§ **AIM OF THE EXERCISE**
Each entry is to be repeated word for word, and the images are to be dropped.

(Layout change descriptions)
-------------------------
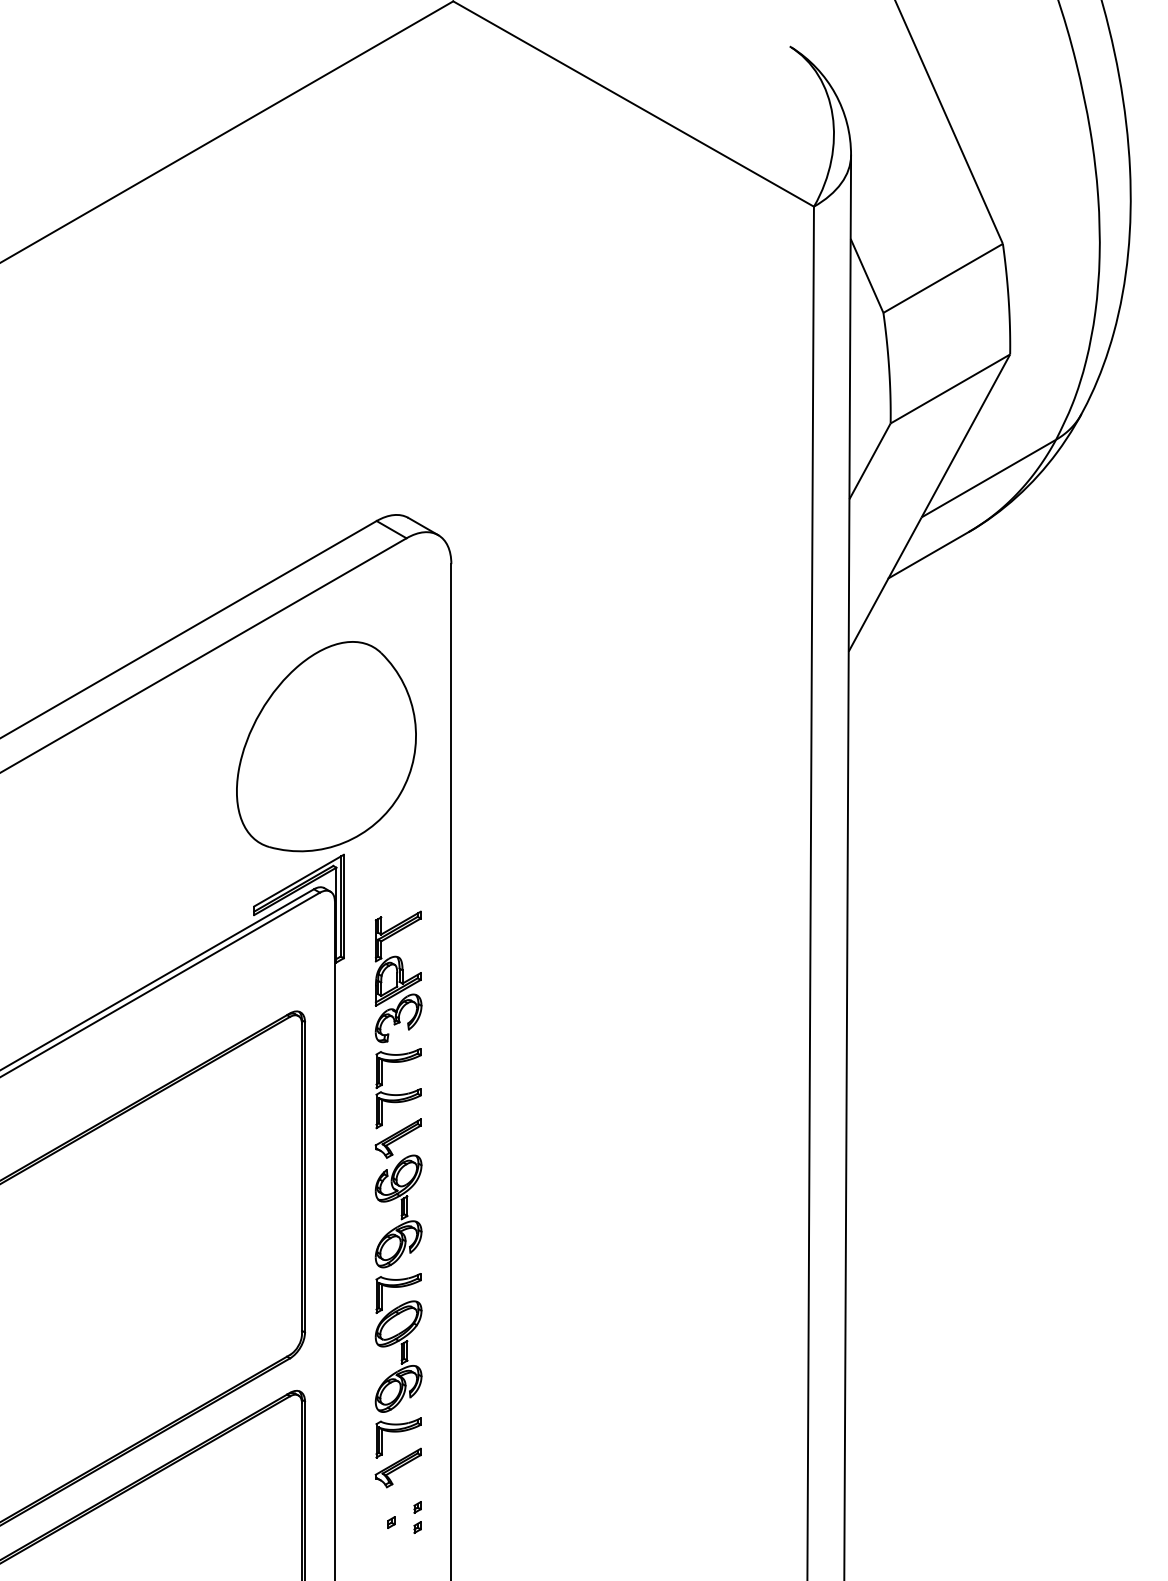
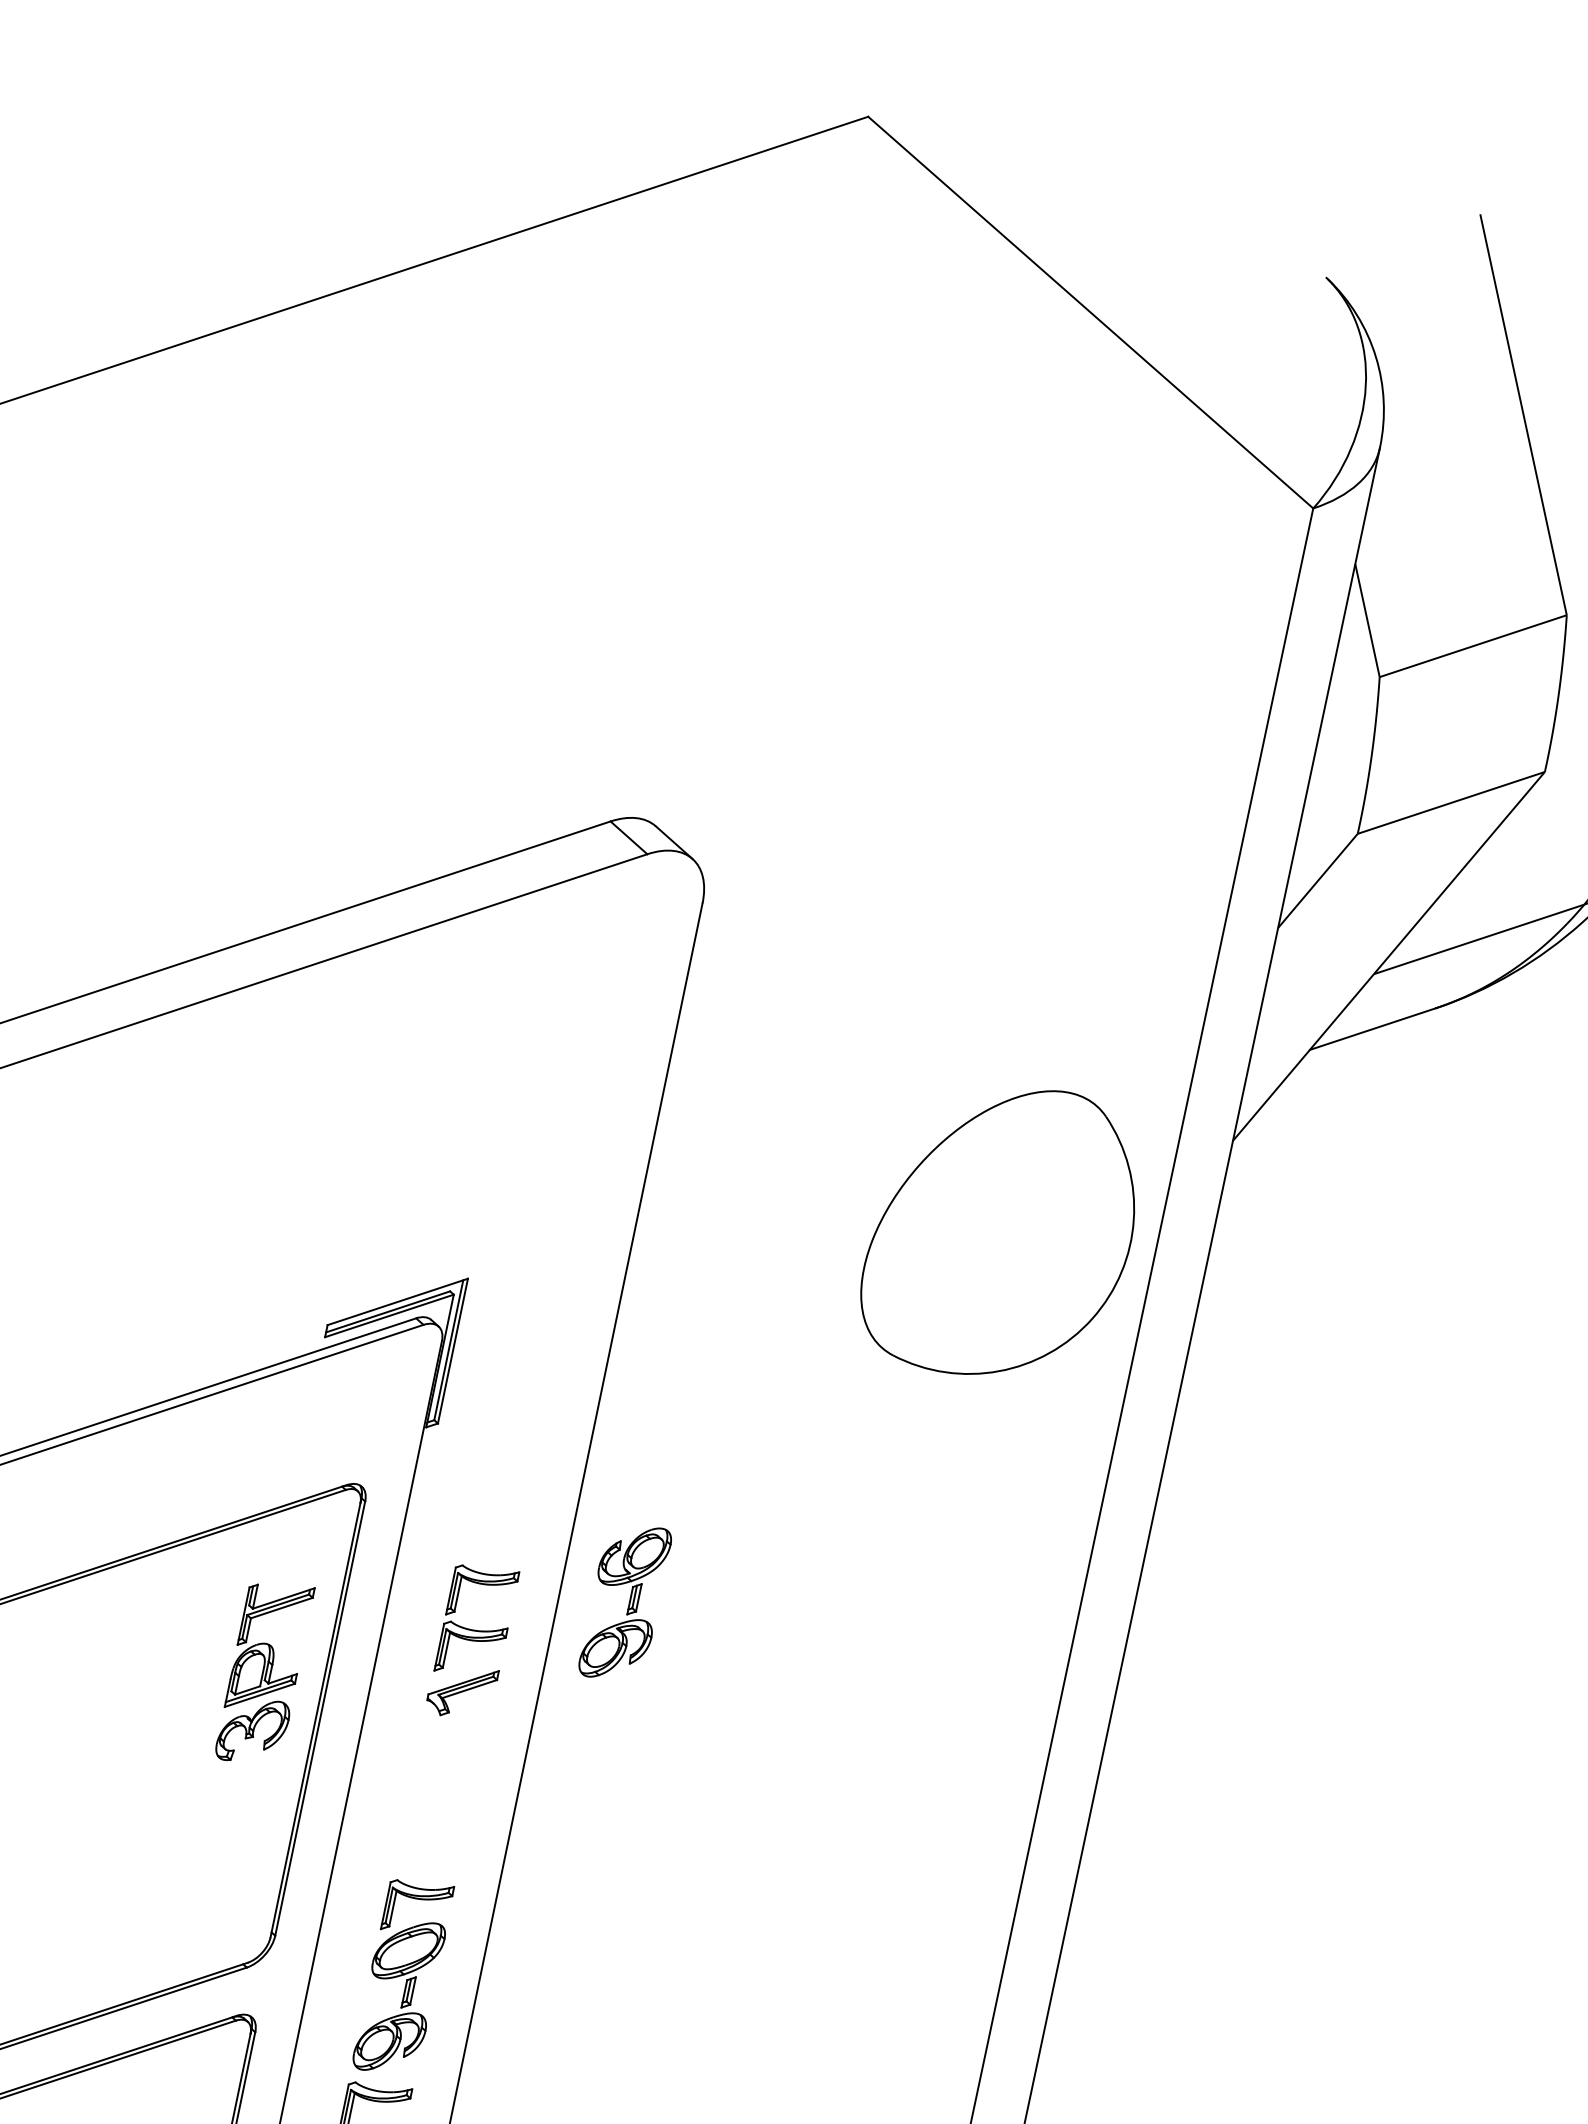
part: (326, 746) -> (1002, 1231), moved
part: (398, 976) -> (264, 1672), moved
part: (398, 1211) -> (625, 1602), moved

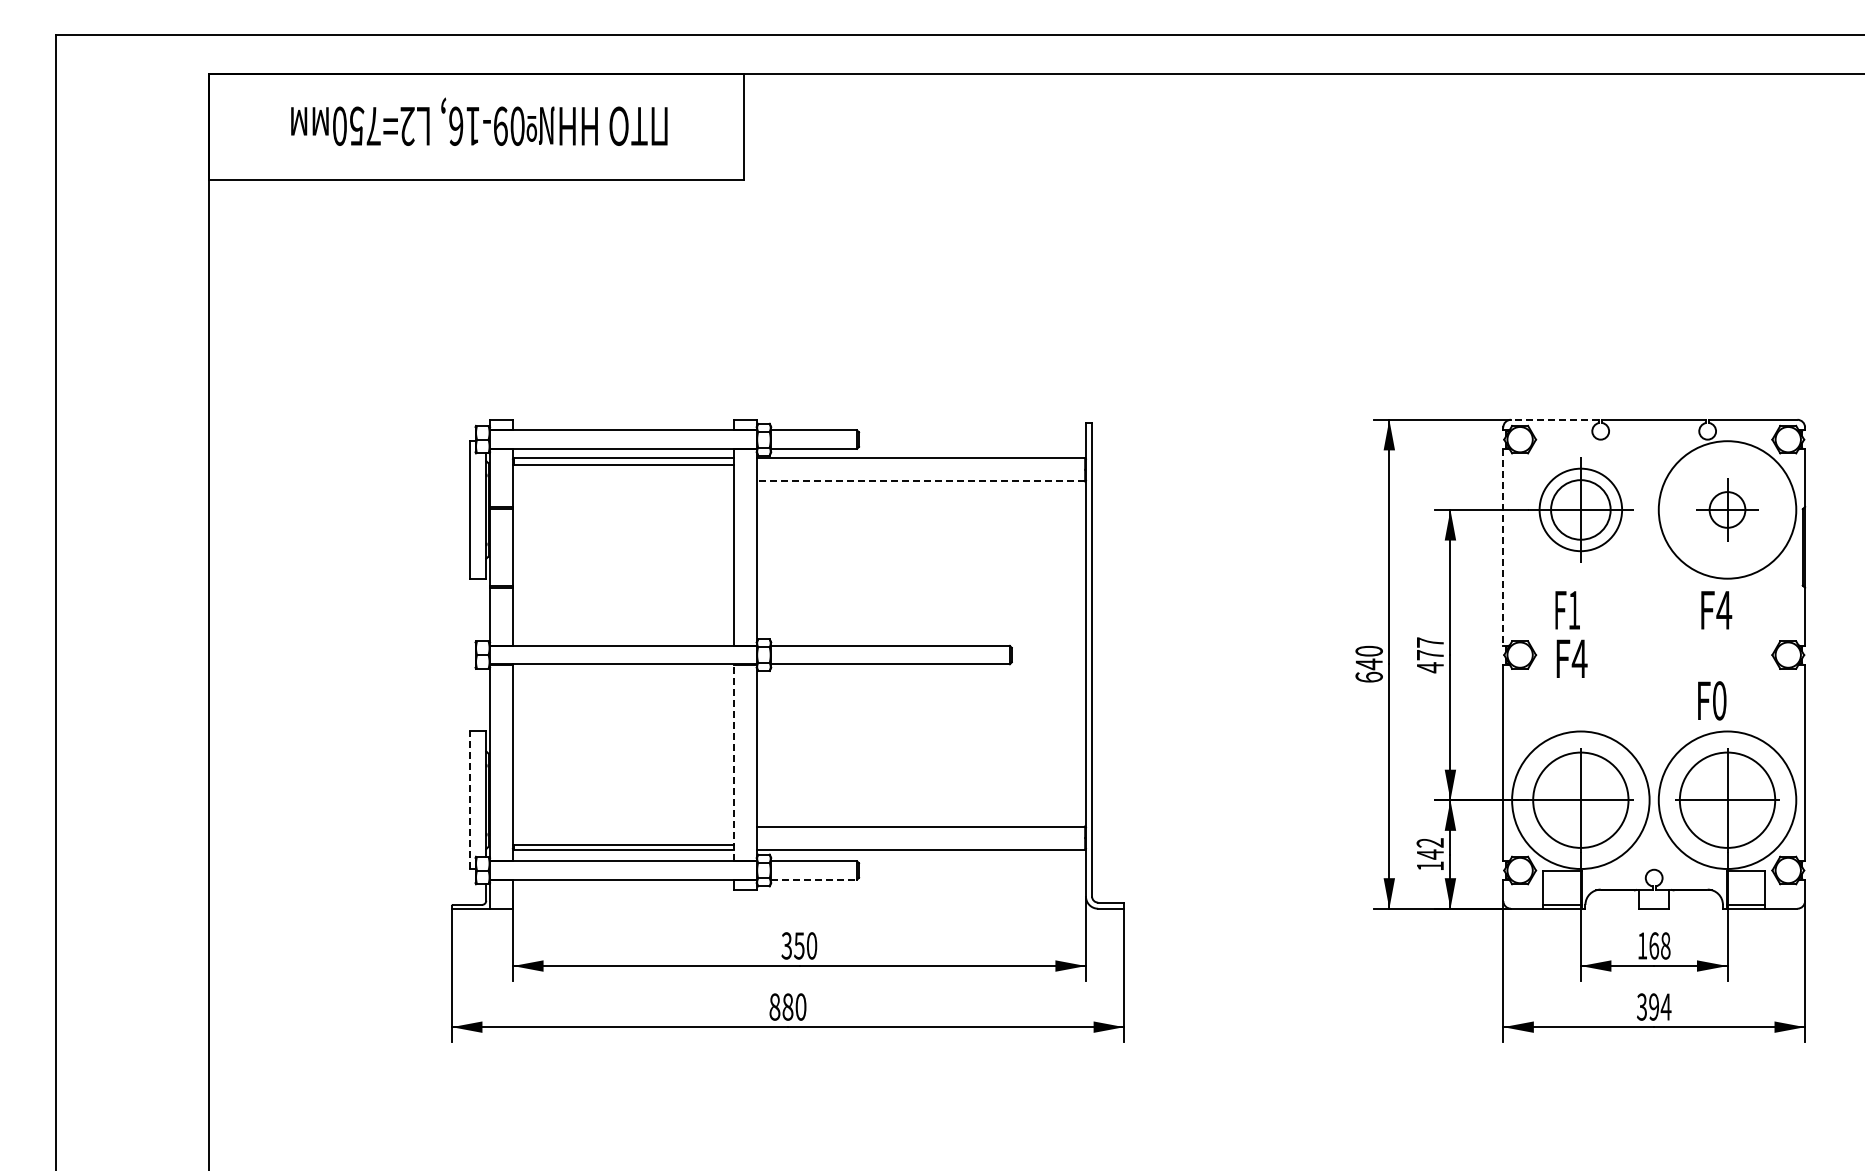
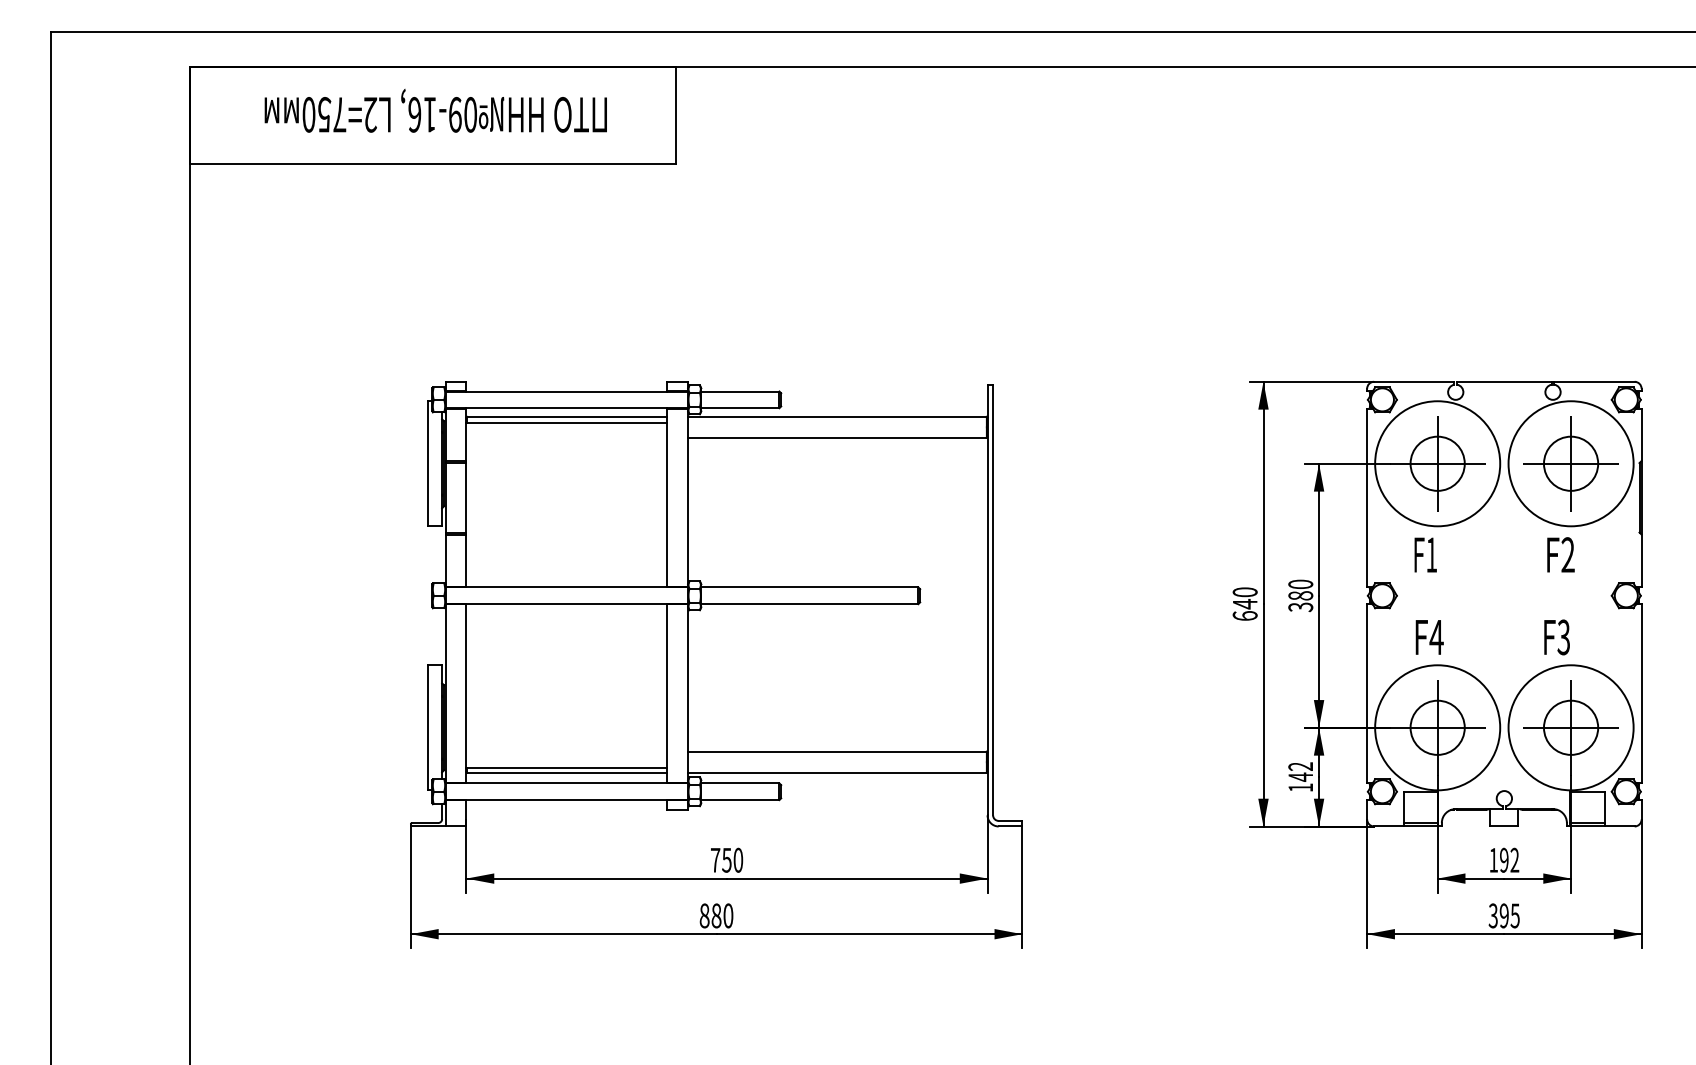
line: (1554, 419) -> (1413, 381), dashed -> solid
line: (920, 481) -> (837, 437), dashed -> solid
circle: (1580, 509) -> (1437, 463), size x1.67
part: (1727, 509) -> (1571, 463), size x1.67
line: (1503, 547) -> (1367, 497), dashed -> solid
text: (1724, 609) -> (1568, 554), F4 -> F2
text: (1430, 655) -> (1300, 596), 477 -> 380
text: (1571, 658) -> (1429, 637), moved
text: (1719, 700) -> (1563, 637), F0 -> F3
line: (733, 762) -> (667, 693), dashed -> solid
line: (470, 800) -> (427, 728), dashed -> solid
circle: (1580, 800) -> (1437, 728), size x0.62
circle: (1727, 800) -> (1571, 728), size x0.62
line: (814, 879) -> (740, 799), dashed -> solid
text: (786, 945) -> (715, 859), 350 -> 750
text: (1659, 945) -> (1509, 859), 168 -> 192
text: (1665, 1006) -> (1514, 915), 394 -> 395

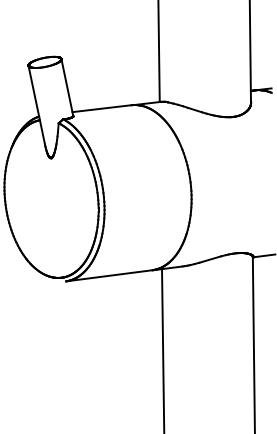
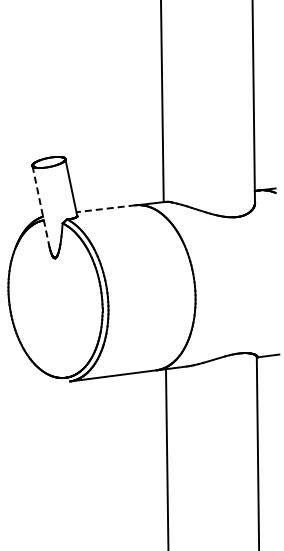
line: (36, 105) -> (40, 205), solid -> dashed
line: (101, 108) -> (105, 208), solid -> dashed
-------------------------
§ **REPLY TO THE TASK**
part: (326, 746) -> (1002, 1231), moved
part: (398, 976) -> (264, 1672), moved
part: (398, 1211) -> (625, 1602), moved

line: (1554, 419) -> (1413, 381), dashed -> solid
line: (920, 481) -> (837, 437), dashed -> solid
circle: (1580, 509) -> (1437, 463), size x1.67
part: (1727, 509) -> (1571, 463), size x1.67
line: (1503, 547) -> (1367, 497), dashed -> solid
text: (1724, 609) -> (1568, 554), F4 -> F2
text: (1430, 655) -> (1300, 596), 477 -> 380
text: (1571, 658) -> (1429, 637), moved
text: (1719, 700) -> (1563, 637), F0 -> F3
line: (733, 762) -> (667, 693), dashed -> solid
line: (470, 800) -> (427, 728), dashed -> solid
circle: (1580, 800) -> (1437, 728), size x0.62
circle: (1727, 800) -> (1571, 728), size x0.62
line: (814, 879) -> (740, 799), dashed -> solid
text: (786, 945) -> (715, 859), 350 -> 750
text: (1659, 945) -> (1509, 859), 168 -> 192
text: (1665, 1006) -> (1514, 915), 394 -> 395

line: (36, 105) -> (40, 205), solid -> dashed
line: (101, 108) -> (105, 208), solid -> dashed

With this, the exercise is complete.